“Qual a relação do homem moderno com a natureza?”, perguntou o professor, antes de dispensar a turma para o intervalo entre as aulas.
“Pergunta boba, é óbvio, o homem pertence à natureza, você não acha Isa”. Olhando meio de escanteio para Beto, Isabela tentou fazer um sinal, mas não teve jeito, o professor estava logo atrás deles e ouvira o comentário e, gentilmente, perguntou: “Será mesmo, Beto?”
Opa, foi mal professor, não quis ofender, disse Beto, lembrando, de susto, que na primeira aula o professor havia dito para terem cuidado com as certezas, que elas geralmente ofuscam o conhecimento.
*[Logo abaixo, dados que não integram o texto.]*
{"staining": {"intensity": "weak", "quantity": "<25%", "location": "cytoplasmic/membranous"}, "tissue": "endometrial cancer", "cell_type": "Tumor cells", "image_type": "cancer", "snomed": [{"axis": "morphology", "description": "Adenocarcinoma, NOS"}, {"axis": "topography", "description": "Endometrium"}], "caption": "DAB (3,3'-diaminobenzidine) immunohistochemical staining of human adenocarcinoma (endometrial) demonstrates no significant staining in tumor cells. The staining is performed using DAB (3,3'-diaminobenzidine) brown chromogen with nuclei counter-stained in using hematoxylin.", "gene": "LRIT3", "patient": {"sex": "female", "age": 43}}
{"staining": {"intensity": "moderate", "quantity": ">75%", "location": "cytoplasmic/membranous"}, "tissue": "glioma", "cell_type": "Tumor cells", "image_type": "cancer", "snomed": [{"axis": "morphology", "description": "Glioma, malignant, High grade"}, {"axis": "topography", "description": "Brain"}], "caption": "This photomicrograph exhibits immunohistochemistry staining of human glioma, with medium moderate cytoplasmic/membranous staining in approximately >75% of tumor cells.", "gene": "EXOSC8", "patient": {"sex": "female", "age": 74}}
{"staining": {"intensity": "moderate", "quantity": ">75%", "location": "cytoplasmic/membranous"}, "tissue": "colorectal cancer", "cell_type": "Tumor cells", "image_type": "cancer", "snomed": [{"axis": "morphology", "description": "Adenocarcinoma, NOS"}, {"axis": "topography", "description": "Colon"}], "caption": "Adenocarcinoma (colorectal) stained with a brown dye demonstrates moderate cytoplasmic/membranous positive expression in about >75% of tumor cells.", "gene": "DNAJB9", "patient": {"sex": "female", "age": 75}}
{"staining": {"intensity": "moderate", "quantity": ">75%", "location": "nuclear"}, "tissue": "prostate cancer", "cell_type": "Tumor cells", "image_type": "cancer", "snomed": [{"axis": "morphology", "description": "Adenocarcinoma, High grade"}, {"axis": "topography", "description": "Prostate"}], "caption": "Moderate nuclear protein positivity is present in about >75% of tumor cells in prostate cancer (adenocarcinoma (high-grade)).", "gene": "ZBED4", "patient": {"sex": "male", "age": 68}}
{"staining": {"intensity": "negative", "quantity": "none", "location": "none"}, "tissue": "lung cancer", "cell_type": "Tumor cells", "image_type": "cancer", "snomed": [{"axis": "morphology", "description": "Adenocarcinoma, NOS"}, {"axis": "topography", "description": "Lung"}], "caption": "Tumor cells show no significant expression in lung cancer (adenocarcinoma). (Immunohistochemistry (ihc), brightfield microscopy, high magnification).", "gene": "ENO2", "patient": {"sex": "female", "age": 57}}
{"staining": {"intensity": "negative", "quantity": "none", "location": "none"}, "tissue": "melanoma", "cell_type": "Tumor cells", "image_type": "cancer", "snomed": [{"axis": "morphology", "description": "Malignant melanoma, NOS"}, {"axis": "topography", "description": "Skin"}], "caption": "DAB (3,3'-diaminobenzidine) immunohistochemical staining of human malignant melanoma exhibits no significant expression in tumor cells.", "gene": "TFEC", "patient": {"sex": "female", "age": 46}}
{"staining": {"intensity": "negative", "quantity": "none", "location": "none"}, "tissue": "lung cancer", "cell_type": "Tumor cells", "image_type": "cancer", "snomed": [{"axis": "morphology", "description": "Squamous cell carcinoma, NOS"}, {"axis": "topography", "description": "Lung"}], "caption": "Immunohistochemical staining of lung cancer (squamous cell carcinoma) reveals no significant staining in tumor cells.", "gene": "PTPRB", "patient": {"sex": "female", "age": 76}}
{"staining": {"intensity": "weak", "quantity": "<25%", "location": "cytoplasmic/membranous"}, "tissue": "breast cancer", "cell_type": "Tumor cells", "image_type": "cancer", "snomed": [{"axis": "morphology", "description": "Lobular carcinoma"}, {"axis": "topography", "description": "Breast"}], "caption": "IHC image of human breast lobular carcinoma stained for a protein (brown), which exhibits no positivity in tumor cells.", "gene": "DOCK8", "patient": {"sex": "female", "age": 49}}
Imagina, não ofendeu não, fique tranquilo. E você Isa, o que pensa a respeito?
Olha professor, não tenho muita ideia não, até porque ainda não estudei o assunto. Mas gosto de pensar que fazemos parte da natureza. Lembro que, quando viajei com meus pais para a Grécia, em Atenas nossa guia nos pediu para olharmos a Acrópole observando como a arquitetura grega buscava a integração com a natureza. Ela fez questão de destacar que os gregos antigos tinham muito respeito pela natureza.
Realmente Isa, a arquitetura grega buscava representar em suas obras a harmonia entre o homem e a natureza, o equilíbrio entre a sociedade e a natureza, observou o professor, enquanto acompanhava os alunos em direção à cantina.
Os gregos antigos tinham uma ideia em torno da qual girava muito da sua filosofia, do seu modo de ver as coisas, continuou o professor. Para eles, todas as coisas, o universo, a natureza em geral, formavam um todo ordenado, uma espécie de grande organismo, onde cada parte tinha o seu lugar e a sua função. Eles chamavam essa ideia de cosmo, que podemos traduzir como harmonia ou ordem. No reino animal, por exemplo, desde o nascimento as criaturas já sabem o que têm que fazer. Um peixe nasce e já sai nadando. As tartaruguinhas marinhas, já saem dos ovos correndo para o mar. O gato já sabe que irá comer o rato e este já sabe que será comido pelo gato, não tem negociação. Um leão já sabe que será o rei da floresta, não é bem da floresta, mas vocês entenderam a ideia. E não só os animais, os fenômenos da natureza também. A chuva irriga e o sol seca a terra, e assim por diante. Na natureza as coisas já vêm programadas. E não adianta você dizer para elas mudarem. Elas são assim, nasceram assim e serão sempre assim, essa era a ideia grega, concluiu o professor. Tentem convencer um gato a comer alpiste para ver se ele come naturalmente.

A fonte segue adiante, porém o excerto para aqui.